Transcribed page contents:

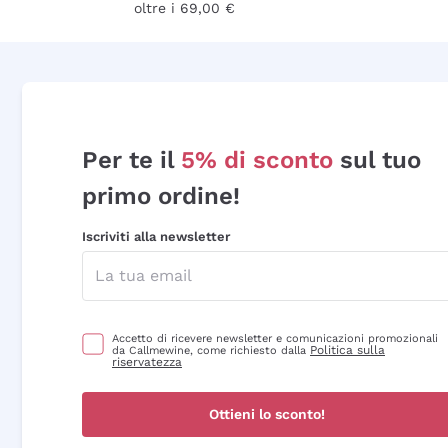
oltre i 69,00 €
Per te il
5% di sconto
sul tuo
primo ordine!
Iscriviti alla newsletter
Accetto di ricevere newsletter e comunicazioni promozionali
Politica sulla
da Callmewine, come richiesto dalla
riservatezza
Ottieni lo sconto!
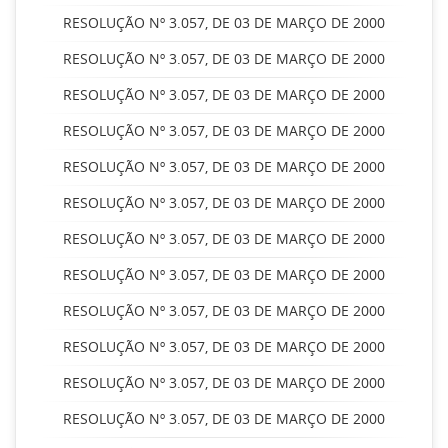
RESOLUÇÃO Nº 3.057, DE 03 DE MARÇO DE 2000
RESOLUÇÃO Nº 3.057, DE 03 DE MARÇO DE 2000
RESOLUÇÃO Nº 3.057, DE 03 DE MARÇO DE 2000
RESOLUÇÃO Nº 3.057, DE 03 DE MARÇO DE 2000
RESOLUÇÃO Nº 3.057, DE 03 DE MARÇO DE 2000
RESOLUÇÃO Nº 3.057, DE 03 DE MARÇO DE 2000
RESOLUÇÃO Nº 3.057, DE 03 DE MARÇO DE 2000
RESOLUÇÃO Nº 3.057, DE 03 DE MARÇO DE 2000
RESOLUÇÃO Nº 3.057, DE 03 DE MARÇO DE 2000
RESOLUÇÃO Nº 3.057, DE 03 DE MARÇO DE 2000
RESOLUÇÃO Nº 3.057, DE 03 DE MARÇO DE 2000
RESOLUÇÃO Nº 3.057, DE 03 DE MARÇO DE 2000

▶ [GOAL OF THE EXERCISE]
Copy each line of the data that contains the word "newsletter".

▶ [SOLUTION TO THIS TASK]
Iscriviti alla newsletter
Accetto di ricevere newsletter e comunicazioni promozionali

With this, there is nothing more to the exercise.